TRY IT
Among the entries below, find all lines that include "make" and copy them.

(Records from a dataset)
━━━━━━

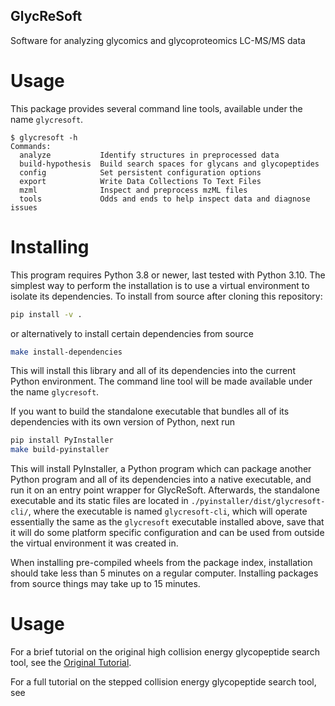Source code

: GlycReSoft
----------
Software for analyzing glycomics and glycoproteomics LC-MS/MS data

Usage
=====

This package provides several command line tools, available under the name `glycresoft`.

```
$ glycresoft -h
Commands:
  analyze           Identify structures in preprocessed data
  build-hypothesis  Build search spaces for glycans and glycopeptides
  config            Set persistent configuration options
  export            Write Data Collections To Text Files
  mzml              Inspect and preprocess mzML files
  tools             Odds and ends to help inspect data and diagnose issues
```

Installing
==========

This program requires Python 3.8 or newer, last tested with Python 3.10. The simplest way to perform the installation is to use a virtual environment to isolate its dependencies. To install from source after cloning this repository:

```bash
pip install -v .
```
or alternatively to install certain dependencies from source
```bash
make install-dependencies
```

This will install this library and all of its dependencies into the current Python environment. The command line tool will be made available under the name `glycresoft`.

If you want to build the standalone executable that bundles all of its dependencies with its own version of Python, next run

```bash
pip install PyInstaller
make build-pyinstaller
```

This will install PyInstaller, a Python program which can package another Python program and all of its dependencies into a native executable, and run it on an entry point wrapper for GlycReSoft. Afterwards, the standalone executable and its static files are located in `./pyinstaller/dist/glycresoft-cli/`, where the executable is named `glycresoft-cli`, which will operate essentially the same as the `glycresoft` executable installed above, save that it will do some platform specific configuration and can be used from outside the virtual environment it was created in.

When installing pre-compiled wheels from the package index, installation should take less than 5 minutes on a regular computer. Installing packages from source things may take up to 15 minutes.

Usage
=====

For a brief tutorial on the original high collision energy glycopeptide search tool, see the [Original Tutorial](https://mobiusklein.github.io/glycresoft/docs/_build/html/tutorials/glycoproteomics-tutorial.html).

For a full tutorial on the stepped collision energy glycopeptide search tool, see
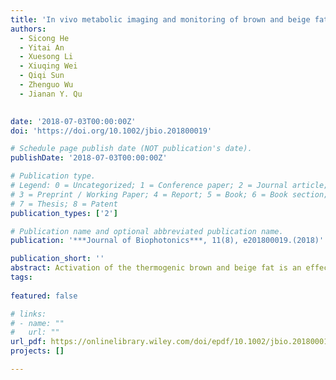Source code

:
 ```yaml
---
title: 'In vivo metabolic imaging and monitoring of brown and beige fat'
authors:
  - Sicong He
  - Yitai An
  - Xuesong Li
  - Xiuqing Wei
  - Qiqi Sun
  - Zhenguo Wu
  - Jianan Y. Qu
  

date: '2018-07-03T00:00:00Z'
doi: 'https://doi.org/10.1002/jbio.201800019'

# Schedule page publish date (NOT publication's date).
publishDate: '2018-07-03T00:00:00Z'

# Publication type.
# Legend: 0 = Uncategorized; 1 = Conference paper; 2 = Journal article;
# 3 = Preprint / Working Paper; 4 = Report; 5 = Book; 6 = Book section;
# 7 = Thesis; 8 = Patent
publication_types: ['2']

# Publication name and optional abbreviated publication name.
publication: '***Journal of Biophotonics***, 11(8), e201800019.(2018)'

publication_short: ''
abstract: Activation of the thermogenic brown and beige fat is an effective means to increasing whole-body energy expenditure. In this work, a unique label-free method was developed to quantitatively assess the metabolism and thermogenesis of mouse adipose tissues in vivo. Specifically, an optical redox ratio (ORR) based on the endogenous fluorescence of mitochondrial metabolic coenzymes (nicotinamide adenine dinucleotide and flavin adenine dinucleotide) was used to measure the metabolic state of adipocytes. Our findings demonstrate that the ORR provides a label-free and real-time biomarker to determine the thermogenic response of brown, beige and white adipose tissues to a variety of physiological stimulations. In addition, the redox ratio also can be used to evaluate the degree of browning in the white fat of cold-acclimated mice. This technique is important to understand the recruitment and activation of thermogenic adipocytes in mammals and thus can help to develop therapeutic strategies against obesity.
tags:
  
featured: false

# links:
# - name: ""
#   url: ""
url_pdf: https://onlinelibrary.wiley.com/doi/epdf/10.1002/jbio.201800019
projects: []

---
```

━━━━━━

OUTPUT BELOW
make install-dependencies
make build-pyinstaller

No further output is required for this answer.